Reform of China’s state-owned enterprises must balance many interests, especially those of employees, China’s State-Owned Assets Supervision and Administration Commission Chairman Xiao Yaqing (肖亞慶) told a briefing in Beijing on Saturday.
Big state-owned enterprises will be made stronger while duplication will be eliminated, he said.
Photo: EPA
“We are in the business of growing bigger and better,” Xiao said at the briefing, held on the sidelines of China’s annual legislative session.
He said that reform is split into two tracks: Cut overcapacity in some industries while capturing growth in others like aerospace, nuclear power, high speed rail, smart grid technology and renewable energy.
Xiao’s remarks come as economic growth slows in China and state-owned companies have become plagued by overcapacity and inefficiency.
Last year, the number of enterprises administered by Xiao’s regulator dropped from 112 to 106, with high-profile mergers by China Ocean Shipping Group (中遠集團) and China Shipping Group (中海集團), as well as two trainmakers.
Xiao said the consolidation that occurred last year was going “not too bad,” and more can be expected this year.

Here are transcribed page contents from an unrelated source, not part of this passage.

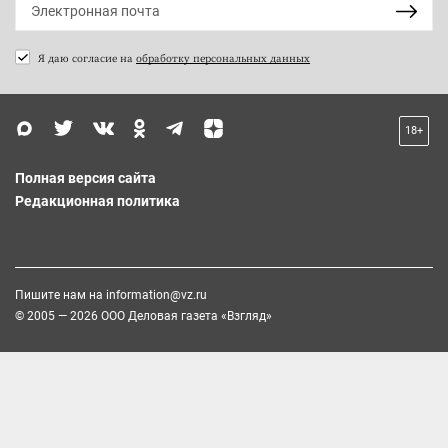
Я даю согласие на
обработку персональных данных
18+
Полная версия сайта
Редакционная политика
Пишите нам на
information@vz.ru
© 2005 — 2026 ООО Деловая газета «Взгляд»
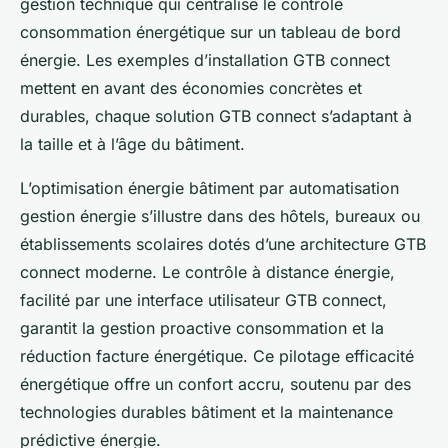
gestion technique qui centralise le contrôle
consommation énergétique sur un tableau de bord
énergie. Les exemples d’installation GTB connect
mettent en avant des économies concrètes et
durables, chaque solution GTB connect s’adaptant à
la taille et à l’âge du bâtiment.
L’optimisation énergie bâtiment par automatisation
gestion énergie s’illustre dans des hôtels, bureaux ou
établissements scolaires dotés d’une architecture GTB
connect moderne. Le contrôle à distance énergie,
facilité par une interface utilisateur GTB connect,
garantit la gestion proactive consommation et la
réduction facture énergétique. Ce pilotage efficacité
énergétique offre un confort accru, soutenu par des
technologies durables bâtiment et la maintenance
prédictive énergie.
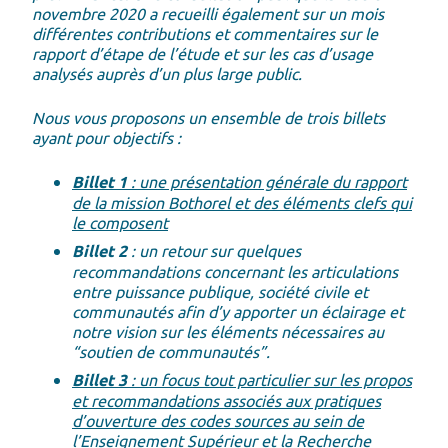
novembre 2020 a recueilli également sur un mois
différentes contributions et commentaires sur le
rapport d’étape de l’étude et sur les cas d’usage
analysés auprès d’un plus large public.
Nous vous proposons un ensemble de trois billets
ayant pour objectifs :
Billet 1
: une présentation générale du rapport
de la mission Bothorel et des éléments clefs qui
le composent
Billet 2
: un retour sur quelques
recommandations concernant les articulations
entre puissance publique, société civile et
communautés afin d’y apporter un éclairage et
notre vision sur les éléments nécessaires au
“soutien de communautés”.
Billet 3
: un focus tout particulier sur les propos
et recommandations associés aux pratiques
d’ouverture des codes sources au sein de
l’Enseignement Supérieur et la Recherche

Xiao said China will not see the sort of layoffs recorded in the last major round of state-owned enterprises reform in the 1990s, when about 60,000 firms were closed and 40 million workers lost their jobs.
This time, China has announced plans for 1.8 million job losses in the coal and steel sectors. Even so, not all workers in “old economy” industries such as coal and steel have skills that are transferable elsewhere. China’s economy slowdown has fanned jitters and broader panic as the growth sinks to its lowest in two decades.
“The economic slowdown is within expectations, but what has exceeded our expectations is the panic,” Xiao said. “Panic is more frightful than the downturn — it might worsen the downturn.”
In December last year, China set a two-year deadline for money-losing enterprises owned by the central government to improve their performance, with firms that suffer losses for three straight years liable to be shut down.
Among those companies targeted for mergers could be the airline sector.
Separately, China’s judicial authorities vowed to do more to combat financial crimes in the coming year, as the economy slows and leaders remain concerned that financial risks might lead to higher unemployment and social unrest.
Chief prosecutor Cao Jianming (曹建明) yesterday said in his annual report to the nation’s top legislature that his department would prioritize investigations into finance, securities and insurance to “guarantee a healthy development of capital market.”
The Supreme People’s Procuratorate, China’s top prosecuting body, plans to tackle financial crimes involving illegal fundraising to protect the public and focus on contract fraud crimes to establish a “fair and orderly environment of market competition,” he said.
Supreme People’s Court President Zhou Qiang (周強) said in a separate report to the Chinese National People’s Congress in Beijing that the top court would strengthen oversight of financial crimes involving the Internet.
Chinese courts last year handled 1.4 million cases involving peer-to-peer lending worth 821 billion yuan (US$126 billion), Zhou said.
More than 72,000 people were convicted for crimes involving illegal fundraising and peer-to-peer lending.
Regulators have also targeted the booming online loan industry by investigating one of the largest peer-to-peer brokers, Ezubao (e租寶).